AIM OF THE EXERCISE —
In the entries below, find every line with the string "labels" and copy it.

GIVEN DATA —
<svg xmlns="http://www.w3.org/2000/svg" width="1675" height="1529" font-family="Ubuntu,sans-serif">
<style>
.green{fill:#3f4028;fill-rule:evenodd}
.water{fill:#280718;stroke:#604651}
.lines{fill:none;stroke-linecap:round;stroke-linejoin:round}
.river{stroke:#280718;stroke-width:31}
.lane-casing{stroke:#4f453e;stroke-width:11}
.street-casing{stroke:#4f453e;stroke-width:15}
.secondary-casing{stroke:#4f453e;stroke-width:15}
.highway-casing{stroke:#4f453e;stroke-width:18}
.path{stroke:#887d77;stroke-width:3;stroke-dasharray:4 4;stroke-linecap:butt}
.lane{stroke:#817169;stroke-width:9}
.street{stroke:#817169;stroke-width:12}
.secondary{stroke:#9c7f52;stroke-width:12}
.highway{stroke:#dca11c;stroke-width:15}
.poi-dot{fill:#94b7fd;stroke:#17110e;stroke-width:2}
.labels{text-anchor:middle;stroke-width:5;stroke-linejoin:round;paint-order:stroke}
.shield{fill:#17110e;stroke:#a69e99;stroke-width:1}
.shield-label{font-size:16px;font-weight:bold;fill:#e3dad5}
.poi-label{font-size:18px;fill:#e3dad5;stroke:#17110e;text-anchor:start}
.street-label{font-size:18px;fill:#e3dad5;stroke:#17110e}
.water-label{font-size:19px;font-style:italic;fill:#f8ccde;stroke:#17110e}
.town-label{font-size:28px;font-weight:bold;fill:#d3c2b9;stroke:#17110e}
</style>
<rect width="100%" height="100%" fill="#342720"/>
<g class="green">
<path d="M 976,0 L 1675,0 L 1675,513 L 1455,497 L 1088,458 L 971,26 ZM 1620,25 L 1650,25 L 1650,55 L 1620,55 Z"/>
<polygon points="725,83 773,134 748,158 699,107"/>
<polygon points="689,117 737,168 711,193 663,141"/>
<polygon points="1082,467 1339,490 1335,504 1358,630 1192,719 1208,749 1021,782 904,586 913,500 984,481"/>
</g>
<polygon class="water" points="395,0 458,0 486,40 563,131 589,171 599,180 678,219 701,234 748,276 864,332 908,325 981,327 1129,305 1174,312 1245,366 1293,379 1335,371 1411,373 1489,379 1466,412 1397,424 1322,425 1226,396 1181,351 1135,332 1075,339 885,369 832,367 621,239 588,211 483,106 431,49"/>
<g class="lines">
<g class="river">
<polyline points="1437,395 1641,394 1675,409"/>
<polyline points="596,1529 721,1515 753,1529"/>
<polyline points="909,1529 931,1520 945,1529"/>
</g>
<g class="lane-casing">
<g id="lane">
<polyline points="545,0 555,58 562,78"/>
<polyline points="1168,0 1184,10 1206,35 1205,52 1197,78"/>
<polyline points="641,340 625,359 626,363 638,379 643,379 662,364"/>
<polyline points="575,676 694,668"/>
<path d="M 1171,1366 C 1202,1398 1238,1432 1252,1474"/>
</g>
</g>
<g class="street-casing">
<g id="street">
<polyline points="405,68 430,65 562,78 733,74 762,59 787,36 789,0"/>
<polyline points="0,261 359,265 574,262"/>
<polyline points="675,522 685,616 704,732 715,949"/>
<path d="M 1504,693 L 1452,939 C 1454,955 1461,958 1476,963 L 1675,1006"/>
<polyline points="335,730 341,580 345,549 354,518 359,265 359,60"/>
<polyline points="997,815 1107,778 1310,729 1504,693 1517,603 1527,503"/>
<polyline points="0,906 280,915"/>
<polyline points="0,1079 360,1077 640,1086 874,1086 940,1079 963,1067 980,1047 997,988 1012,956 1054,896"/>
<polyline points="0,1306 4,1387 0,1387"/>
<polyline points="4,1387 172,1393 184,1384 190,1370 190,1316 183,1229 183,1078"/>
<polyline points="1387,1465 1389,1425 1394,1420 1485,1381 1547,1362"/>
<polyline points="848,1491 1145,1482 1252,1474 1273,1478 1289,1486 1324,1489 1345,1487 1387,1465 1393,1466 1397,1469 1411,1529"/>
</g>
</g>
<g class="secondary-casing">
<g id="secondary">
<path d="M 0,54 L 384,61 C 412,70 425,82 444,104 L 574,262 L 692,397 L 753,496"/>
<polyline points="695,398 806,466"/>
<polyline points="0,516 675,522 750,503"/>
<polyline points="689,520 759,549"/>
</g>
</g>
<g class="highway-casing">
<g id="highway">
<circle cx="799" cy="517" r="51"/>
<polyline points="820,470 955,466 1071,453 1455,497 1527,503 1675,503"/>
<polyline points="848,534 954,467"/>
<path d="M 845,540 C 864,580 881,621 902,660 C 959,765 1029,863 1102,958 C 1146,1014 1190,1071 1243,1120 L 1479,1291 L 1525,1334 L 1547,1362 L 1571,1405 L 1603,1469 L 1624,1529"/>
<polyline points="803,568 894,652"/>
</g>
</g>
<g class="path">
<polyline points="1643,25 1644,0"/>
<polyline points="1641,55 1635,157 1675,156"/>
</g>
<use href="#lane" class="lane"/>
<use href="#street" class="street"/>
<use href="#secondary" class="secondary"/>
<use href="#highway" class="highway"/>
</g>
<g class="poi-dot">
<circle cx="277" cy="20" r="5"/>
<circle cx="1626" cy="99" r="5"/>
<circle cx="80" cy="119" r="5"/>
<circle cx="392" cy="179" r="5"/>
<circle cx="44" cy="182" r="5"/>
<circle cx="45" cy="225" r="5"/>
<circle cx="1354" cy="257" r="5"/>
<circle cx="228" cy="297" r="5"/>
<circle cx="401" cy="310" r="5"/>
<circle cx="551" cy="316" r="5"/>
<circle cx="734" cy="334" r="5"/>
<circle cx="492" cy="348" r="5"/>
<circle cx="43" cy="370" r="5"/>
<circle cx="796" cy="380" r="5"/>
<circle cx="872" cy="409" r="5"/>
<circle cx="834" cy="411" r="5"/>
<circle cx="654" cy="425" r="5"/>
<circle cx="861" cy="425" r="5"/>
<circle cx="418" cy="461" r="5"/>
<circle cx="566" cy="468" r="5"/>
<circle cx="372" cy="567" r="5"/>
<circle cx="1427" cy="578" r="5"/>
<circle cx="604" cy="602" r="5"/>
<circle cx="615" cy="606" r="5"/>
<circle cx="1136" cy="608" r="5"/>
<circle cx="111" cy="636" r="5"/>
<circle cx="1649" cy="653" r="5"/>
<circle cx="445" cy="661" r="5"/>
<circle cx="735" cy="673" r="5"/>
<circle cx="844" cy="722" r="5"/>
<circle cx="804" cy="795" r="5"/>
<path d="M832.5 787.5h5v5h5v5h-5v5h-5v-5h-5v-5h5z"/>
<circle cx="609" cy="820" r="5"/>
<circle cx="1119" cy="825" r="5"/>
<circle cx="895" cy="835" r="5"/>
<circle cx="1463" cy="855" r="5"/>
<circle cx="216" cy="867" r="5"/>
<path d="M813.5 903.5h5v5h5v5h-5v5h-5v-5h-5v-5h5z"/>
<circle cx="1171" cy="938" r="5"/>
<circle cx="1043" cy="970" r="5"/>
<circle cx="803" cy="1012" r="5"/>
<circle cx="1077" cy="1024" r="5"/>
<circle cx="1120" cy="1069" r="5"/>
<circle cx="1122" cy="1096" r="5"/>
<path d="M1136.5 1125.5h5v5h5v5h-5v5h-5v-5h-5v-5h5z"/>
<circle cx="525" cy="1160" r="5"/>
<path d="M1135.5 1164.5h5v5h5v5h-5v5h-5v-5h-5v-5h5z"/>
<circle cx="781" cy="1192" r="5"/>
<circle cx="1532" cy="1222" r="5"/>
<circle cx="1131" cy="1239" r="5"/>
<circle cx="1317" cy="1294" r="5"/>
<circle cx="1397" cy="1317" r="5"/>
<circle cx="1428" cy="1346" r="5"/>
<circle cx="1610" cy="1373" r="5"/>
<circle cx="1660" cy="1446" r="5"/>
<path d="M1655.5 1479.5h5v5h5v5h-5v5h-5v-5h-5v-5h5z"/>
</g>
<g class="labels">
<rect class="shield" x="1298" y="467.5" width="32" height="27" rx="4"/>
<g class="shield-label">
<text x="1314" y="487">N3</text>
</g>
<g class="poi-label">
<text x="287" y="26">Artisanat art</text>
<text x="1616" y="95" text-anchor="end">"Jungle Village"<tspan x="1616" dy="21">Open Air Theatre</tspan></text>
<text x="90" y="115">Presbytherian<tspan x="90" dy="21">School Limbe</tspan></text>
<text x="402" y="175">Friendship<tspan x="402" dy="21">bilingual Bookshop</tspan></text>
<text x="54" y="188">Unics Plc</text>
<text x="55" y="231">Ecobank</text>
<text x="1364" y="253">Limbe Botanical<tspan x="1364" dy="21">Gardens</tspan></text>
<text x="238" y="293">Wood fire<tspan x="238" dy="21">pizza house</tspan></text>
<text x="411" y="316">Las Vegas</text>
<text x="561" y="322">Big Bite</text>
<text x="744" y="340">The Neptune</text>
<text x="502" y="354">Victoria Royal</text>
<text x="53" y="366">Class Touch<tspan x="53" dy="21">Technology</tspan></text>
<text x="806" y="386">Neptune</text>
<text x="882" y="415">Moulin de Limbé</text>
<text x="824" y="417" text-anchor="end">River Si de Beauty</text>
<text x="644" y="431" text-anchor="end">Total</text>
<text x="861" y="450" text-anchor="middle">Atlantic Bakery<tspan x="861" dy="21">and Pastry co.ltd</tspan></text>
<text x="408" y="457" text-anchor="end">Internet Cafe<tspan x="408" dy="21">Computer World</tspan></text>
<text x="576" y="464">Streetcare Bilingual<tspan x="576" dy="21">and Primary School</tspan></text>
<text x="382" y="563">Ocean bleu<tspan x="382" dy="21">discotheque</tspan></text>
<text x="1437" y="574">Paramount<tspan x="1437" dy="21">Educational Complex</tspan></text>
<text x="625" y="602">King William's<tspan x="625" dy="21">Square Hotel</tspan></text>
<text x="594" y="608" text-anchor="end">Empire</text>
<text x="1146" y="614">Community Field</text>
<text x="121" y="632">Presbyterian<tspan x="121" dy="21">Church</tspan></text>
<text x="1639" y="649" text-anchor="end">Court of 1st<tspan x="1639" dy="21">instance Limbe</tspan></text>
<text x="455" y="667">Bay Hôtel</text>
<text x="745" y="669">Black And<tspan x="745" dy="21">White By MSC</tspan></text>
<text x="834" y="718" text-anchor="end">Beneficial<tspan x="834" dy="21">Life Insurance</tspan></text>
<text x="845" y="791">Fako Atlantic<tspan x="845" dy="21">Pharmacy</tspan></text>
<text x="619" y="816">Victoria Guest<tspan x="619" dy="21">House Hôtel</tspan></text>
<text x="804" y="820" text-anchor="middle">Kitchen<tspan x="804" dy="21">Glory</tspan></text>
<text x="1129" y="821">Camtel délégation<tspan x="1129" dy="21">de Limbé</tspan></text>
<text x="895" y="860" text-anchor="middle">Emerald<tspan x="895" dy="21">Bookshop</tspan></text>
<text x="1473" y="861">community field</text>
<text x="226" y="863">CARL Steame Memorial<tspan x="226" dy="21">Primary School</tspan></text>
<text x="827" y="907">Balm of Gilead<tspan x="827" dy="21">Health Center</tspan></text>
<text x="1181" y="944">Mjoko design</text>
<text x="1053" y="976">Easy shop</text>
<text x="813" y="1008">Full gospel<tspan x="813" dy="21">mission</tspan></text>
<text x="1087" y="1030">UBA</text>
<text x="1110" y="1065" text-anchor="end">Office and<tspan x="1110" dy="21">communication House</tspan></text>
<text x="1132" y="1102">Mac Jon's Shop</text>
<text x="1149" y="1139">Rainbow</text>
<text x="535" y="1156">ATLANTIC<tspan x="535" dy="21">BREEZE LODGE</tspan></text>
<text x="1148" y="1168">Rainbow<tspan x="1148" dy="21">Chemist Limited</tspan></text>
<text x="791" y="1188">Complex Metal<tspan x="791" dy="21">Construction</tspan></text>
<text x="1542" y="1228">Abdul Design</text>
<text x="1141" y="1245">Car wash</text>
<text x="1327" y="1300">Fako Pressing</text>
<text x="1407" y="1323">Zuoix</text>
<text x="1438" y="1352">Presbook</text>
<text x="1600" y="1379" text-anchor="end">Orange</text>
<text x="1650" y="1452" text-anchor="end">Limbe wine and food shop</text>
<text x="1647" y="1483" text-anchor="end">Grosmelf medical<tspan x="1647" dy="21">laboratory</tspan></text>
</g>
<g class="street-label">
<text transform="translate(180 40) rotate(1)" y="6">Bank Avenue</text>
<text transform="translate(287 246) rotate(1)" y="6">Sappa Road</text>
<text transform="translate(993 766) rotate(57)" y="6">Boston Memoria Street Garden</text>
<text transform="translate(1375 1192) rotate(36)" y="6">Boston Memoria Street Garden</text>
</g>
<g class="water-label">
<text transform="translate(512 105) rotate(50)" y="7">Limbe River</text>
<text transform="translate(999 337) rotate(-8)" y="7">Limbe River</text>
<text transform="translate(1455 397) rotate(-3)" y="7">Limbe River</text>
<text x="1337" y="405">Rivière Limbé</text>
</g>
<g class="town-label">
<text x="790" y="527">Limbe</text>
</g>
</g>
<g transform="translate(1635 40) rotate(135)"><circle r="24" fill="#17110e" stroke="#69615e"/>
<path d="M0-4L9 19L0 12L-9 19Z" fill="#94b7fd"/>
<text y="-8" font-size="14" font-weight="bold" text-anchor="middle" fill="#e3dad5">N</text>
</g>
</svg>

OUTPUT FOR THIS EXERCISE —
.labels{text-anchor:middle;stroke-width:5;stroke-linejoin:round;paint-order:stroke}
<g class="labels">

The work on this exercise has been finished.